Diálogo e medidas educativas diante de desacato e desobediência também estão previstos em regime interno e programa contra evasão e violência nas escolas.

Em escola que pune aluno infrator, crianças já tiveram de limpar paredes
Alunos da escola Fauze Scaff Gattass, em sala de aula na tarde desta-feira (09). Vandalismo é reparado pelo próprio autor. / Foto: Anahi Gurgel

Polêmica, a "Lei Harfouche", que vem dividindo opiniões na Assembleia Legislativa de Mato Grosso do Sul, ainda causa confusão até mesmo nas escolas da rede pública de Campo Grande, onde vigora há 2 anos. 

Alunos que picham ou sujam paredes, furtam objetos, agridem fisica e verbalmente colegas e professores ou cometem outros atos de indisciplina no ambiente escolar estão sujeitos às penalidades da lei 8.062, de 2015, que prevê medidas educacionais em casos de infrações cometidas por alunos dentro das escolas da Reme (Rede Municipal de Ensino).

Entretanto, sua aplicação ainda está permeada de dúvidas porque suas diretrizes se integram ao regimento interno da Reme e ao ProCEV (Programa de Conciliação para Prevenir a Evasão e a Violência) - este último também proposto pelo procurador Sérgio Harfouche, assim como a lei.

Poucos exemplos de situações em que a legislação foi posta em prática foram relatados pela Semed (Secretaria Municipal de Educação), que indicou apenas uma escola para a reportagem do Campo Grande News.

"Em abril deste ano, um aluno de 12 anos foi encontrado com um pincel atômico rabiscando toda a parede do banheiro masculino. Fazia alguns dias que estávamos encontrando a pichação, mas ninguém sabia quem era o autor, até que ele foi flagrado”, conta Tânia Vital da Silva Gomes, há 12 anos diretora da Escola Municipal Fauze Scaff Gattass Filho, no Bairro Nova Campo Grande.

A primeira providência foi conversar com o estudante, orientá-lo em relação à indisciplina e depois entrar em contato com os pais. “Eles compreenderam a situação e concordaram que o dano fosse reparado pelo próprio filho, como prevê a lei municipal. O garoto veio limpar a parede no sábado, dia 22, sem que os colegas estivessem na instituição”, diz.

No mesmo dia em que o autor foi “descoberto”, uma colega de sala de 12 anos confessou que também havia cometido o vandalismo na parede da sala de aula. Os mesmos procedimentos foram tomados, com diálogo entre a garota e os pais e, posteriormente, limpeza da área também em um final de semana.
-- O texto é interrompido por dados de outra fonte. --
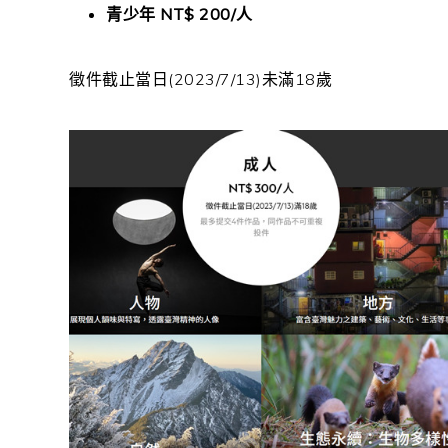
青少年 NT$ 200/人
徵件截止當日(2023/7/13)未滿18歲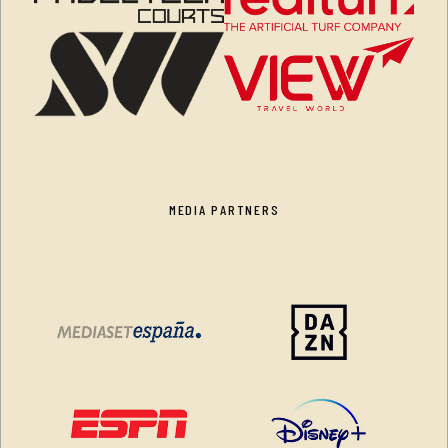
MEDIA PARTNERS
“Em caso de vandalismo, por exemplo, o reparo pelo estudante deve ser realizado no contraturno escolar, com duração de até 2 horas e sem expor o autor a situações vexatórias”, explica Maria Olívia Fernandes, técnica da Superintendência de Gestão e Normas da Semed (Secretaria Municipal de Educação).

“Tivemos casos mais extremos, de alunos que agrediam constantemente os colegas e, por mais que buscássemos o diálogo com a família, não houve acordo. Infelizmente, foi necessário transferir o aluno para outra unidade, que é a medida mais extrema prevista no regimento interno da rede municipal”, acrescenta a diretora.

“Tripé pedagógico” - O regimento interno da rede municipal de ensino, segundo Tânia, foi atualizado há cerca de 7 anos, quando incorporou as premissas do ProCEV, implantado na Capital e outros municípios de Mato Grosso do Sul a partir de 2010.

Tânia foi questionada se as medidas "punitivas" aplicadas no aluno que pichou a escola seriam tomadas mesmo se a lei municipal não fosse sancionada. 

“Ações educativas e pedagógicas já estão previstas no regimento interno, que inclui as diretrizes do programa contra evasão e violência escolar. Todas essas ferramentas preconizam o diálogo entre infratores e familiares, mas sem a lei municipal talvez eu não teria segurança para sugerir que o aluno indisciplinado limpasse a parede pichada”, respondeu. 

“Antes, não tínhamos esse amparo e alguns pais até ameaçavam abrir processo na justiça contra a escola”, lembra.

O ProCEV e o regime interno da Reme têm o objetivo de fomentar a solução de conflitos decorrentes de atos de indisciplina escolar em sua origem, evitando a judicialização de condutas contrárias às normas escolares. Ambos possuem amparo legal na Constituição Federal, Estatuto da Criança e do Adolescente e Lei de Diretrizes e Bases da Educação Nacional.